Three year old Ukranian Jan entertains himself while on the border. - Credit: Archant

And this meant at least I could be around to liaise and try to support those people already at the hotel.

But by the time Saturday afternoon’s rescheduled departure arrived, that feeling remained.

This was especially the case given my fellow travellers Adam Hale-Sutton and Richard Knight still have many days to come.

Meanwhile our translator Vita was also to remain behind whilst she decides what comes next.

As families continued to flood into the hotel and the problems with UK visas grew, I did begin to feel a growing despondency at the scale of what we’d actually managed to do, compared to the scale of what is going on.

“I desperately want to stay, but I desperately want to go home,” was the message sent to my wife as the departure time arrived.

But the tiredness was growing and I knew it was time to come home.

It was at this point Mike’s wife Sara sent me a timely WhatsApp,  which helped make my mind firmly up.

It said that she knew I’d not be ready to leave, but that I should have faith that someone was next in line to pick up the tab.

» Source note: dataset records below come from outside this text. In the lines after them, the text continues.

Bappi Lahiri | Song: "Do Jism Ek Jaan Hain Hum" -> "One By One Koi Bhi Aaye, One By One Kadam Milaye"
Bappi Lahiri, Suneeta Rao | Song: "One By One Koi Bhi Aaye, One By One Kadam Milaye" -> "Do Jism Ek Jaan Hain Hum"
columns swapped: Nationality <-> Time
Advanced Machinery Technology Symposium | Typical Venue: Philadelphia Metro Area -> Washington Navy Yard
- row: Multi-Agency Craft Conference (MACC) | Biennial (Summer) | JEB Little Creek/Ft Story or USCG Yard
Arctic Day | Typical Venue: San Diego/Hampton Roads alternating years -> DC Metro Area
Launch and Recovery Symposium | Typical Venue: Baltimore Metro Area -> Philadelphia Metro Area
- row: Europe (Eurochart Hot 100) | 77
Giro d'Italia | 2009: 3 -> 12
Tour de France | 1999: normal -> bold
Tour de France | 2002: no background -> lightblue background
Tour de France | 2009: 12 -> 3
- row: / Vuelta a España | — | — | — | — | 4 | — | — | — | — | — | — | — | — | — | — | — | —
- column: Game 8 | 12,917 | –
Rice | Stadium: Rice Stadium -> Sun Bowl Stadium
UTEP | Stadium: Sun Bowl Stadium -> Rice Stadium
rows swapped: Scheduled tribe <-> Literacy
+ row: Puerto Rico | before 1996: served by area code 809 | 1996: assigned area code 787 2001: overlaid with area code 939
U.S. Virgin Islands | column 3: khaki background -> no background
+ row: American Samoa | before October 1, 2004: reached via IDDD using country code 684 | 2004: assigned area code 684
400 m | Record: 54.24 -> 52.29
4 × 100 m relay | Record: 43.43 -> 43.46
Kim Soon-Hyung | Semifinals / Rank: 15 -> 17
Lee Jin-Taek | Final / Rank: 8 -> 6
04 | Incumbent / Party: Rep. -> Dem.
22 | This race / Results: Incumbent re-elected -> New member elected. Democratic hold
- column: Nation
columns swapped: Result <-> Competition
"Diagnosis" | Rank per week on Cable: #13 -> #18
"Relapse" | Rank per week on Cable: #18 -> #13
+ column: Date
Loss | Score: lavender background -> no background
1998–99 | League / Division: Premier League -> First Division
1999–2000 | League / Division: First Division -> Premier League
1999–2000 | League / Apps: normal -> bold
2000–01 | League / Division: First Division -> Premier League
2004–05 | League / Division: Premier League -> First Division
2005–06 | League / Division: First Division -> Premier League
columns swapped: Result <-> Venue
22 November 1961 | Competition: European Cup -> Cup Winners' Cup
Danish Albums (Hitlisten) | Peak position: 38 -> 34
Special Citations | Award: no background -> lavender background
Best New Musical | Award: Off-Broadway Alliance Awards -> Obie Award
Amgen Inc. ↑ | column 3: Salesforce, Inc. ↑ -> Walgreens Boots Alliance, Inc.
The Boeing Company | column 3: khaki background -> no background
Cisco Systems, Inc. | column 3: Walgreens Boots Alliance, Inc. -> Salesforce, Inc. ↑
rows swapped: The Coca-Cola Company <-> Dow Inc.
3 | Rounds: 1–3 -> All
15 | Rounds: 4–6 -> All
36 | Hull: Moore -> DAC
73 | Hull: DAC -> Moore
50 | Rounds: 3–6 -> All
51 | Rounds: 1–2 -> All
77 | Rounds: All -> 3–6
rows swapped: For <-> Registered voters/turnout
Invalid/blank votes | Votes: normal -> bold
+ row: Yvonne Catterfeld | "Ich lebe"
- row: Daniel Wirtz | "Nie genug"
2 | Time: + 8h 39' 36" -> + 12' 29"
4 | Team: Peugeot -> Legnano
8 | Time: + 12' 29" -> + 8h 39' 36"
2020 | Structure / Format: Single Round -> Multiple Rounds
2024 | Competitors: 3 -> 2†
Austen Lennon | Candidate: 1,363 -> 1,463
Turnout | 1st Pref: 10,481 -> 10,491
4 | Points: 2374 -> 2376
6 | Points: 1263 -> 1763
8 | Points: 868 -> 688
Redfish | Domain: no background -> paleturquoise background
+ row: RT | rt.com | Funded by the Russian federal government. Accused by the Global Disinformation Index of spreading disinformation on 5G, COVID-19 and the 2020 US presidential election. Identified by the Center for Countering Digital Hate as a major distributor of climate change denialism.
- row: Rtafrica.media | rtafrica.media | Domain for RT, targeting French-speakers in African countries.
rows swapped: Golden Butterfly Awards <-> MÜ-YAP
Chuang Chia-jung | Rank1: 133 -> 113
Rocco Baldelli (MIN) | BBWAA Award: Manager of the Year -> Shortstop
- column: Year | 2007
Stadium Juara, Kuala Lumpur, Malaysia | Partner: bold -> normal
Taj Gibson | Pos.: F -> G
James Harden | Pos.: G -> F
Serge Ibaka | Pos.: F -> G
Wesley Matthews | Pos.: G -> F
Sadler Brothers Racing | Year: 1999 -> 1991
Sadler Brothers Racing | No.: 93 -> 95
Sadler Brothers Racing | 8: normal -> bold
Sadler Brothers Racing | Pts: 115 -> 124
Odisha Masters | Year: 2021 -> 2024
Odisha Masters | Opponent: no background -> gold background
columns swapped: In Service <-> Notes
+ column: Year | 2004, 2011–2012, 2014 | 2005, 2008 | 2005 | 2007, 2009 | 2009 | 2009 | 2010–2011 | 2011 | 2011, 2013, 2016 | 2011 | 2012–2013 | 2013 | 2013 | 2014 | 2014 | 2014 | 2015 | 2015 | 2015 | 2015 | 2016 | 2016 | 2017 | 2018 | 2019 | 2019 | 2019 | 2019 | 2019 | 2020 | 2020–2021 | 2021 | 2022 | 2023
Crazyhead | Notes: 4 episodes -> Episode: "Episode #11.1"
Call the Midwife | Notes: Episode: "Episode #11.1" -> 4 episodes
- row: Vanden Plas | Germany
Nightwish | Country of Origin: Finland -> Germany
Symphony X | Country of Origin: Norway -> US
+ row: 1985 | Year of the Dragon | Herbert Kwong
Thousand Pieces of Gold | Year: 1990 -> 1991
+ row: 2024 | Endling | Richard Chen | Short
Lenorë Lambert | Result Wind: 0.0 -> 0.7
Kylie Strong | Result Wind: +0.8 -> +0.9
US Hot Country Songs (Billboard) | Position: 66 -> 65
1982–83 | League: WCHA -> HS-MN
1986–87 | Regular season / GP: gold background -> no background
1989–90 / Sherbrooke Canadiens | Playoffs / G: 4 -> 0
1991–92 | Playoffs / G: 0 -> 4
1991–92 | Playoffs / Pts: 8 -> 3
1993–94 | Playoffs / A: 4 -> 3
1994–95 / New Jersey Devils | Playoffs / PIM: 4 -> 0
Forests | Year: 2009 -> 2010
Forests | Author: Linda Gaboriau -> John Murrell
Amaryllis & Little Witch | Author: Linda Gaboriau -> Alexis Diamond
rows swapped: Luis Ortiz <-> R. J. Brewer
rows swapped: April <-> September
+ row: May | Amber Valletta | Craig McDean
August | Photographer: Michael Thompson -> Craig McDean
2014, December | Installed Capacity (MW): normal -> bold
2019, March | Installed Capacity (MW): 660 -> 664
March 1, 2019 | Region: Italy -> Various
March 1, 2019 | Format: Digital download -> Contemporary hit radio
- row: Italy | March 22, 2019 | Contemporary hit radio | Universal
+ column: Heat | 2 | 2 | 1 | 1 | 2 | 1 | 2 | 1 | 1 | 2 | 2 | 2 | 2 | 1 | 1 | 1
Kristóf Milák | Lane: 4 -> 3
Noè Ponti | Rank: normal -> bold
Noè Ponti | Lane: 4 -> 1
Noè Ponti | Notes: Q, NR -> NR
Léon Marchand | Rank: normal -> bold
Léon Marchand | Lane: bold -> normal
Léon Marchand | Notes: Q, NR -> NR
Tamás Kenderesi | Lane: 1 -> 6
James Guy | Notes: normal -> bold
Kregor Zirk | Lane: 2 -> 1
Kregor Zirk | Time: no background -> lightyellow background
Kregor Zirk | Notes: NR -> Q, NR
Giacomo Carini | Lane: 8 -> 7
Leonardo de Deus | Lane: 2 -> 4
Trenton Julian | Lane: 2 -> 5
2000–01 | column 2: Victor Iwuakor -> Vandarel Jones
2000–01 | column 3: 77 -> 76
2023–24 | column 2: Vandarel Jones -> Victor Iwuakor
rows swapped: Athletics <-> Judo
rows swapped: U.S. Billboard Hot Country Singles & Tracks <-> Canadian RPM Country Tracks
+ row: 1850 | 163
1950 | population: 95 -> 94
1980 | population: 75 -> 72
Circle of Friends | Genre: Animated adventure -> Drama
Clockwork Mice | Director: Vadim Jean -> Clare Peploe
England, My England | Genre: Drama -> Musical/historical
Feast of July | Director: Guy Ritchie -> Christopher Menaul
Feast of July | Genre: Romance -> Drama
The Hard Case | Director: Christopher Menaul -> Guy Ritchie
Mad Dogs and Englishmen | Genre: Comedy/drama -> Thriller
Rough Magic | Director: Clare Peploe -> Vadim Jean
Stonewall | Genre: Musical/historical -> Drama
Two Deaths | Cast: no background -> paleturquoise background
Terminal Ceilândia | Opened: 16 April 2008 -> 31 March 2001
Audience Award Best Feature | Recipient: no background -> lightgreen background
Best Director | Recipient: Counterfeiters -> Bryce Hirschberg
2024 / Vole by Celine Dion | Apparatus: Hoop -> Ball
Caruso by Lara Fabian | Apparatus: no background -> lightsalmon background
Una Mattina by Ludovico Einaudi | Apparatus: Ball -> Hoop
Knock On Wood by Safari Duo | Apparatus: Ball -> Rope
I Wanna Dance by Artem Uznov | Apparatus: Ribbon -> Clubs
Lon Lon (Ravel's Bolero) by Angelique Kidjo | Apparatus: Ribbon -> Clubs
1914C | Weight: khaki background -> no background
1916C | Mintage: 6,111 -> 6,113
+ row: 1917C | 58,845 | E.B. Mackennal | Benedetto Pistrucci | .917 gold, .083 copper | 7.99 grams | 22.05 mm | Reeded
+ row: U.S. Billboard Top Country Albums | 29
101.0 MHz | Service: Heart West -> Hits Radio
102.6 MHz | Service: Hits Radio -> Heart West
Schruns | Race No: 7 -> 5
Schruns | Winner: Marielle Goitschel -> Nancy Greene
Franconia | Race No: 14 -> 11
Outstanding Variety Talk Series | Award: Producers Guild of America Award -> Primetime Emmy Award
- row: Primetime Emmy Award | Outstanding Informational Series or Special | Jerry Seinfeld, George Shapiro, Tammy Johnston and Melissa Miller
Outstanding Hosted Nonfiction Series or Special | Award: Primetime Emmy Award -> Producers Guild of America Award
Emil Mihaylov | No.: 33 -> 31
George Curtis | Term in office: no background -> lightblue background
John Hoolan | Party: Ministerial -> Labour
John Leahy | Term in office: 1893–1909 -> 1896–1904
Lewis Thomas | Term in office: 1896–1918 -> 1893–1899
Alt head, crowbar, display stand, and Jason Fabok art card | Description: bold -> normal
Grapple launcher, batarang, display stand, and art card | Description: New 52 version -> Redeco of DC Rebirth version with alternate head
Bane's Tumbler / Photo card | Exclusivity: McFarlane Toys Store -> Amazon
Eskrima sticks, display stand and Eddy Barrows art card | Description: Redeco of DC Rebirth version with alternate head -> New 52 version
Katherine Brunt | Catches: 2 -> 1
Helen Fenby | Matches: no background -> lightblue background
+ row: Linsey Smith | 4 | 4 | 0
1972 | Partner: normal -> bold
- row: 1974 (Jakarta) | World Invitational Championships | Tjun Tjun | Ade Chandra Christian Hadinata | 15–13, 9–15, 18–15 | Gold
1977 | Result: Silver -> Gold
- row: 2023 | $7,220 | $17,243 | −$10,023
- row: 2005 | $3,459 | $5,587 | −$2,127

These were wise words and really helped. In fact so have the many hundreds of emails, WhatsApp messages, tweets and Facebook posts I’ve received over the last few weeks offering support.

From today another group from Norfolk is set to fly out. I wish them all the luck in the world and am sure they will have the same unbelievable experience over the next few days.

Back home now it’s time to reflect, repair and recover. And I’m sure that soon it will all start to feel like a distant dream.

But for those Ukrainian families the threat from Russia is still very real. I hope I’ve helped to do my part to highlight why we all should care and think of how we may be able to help.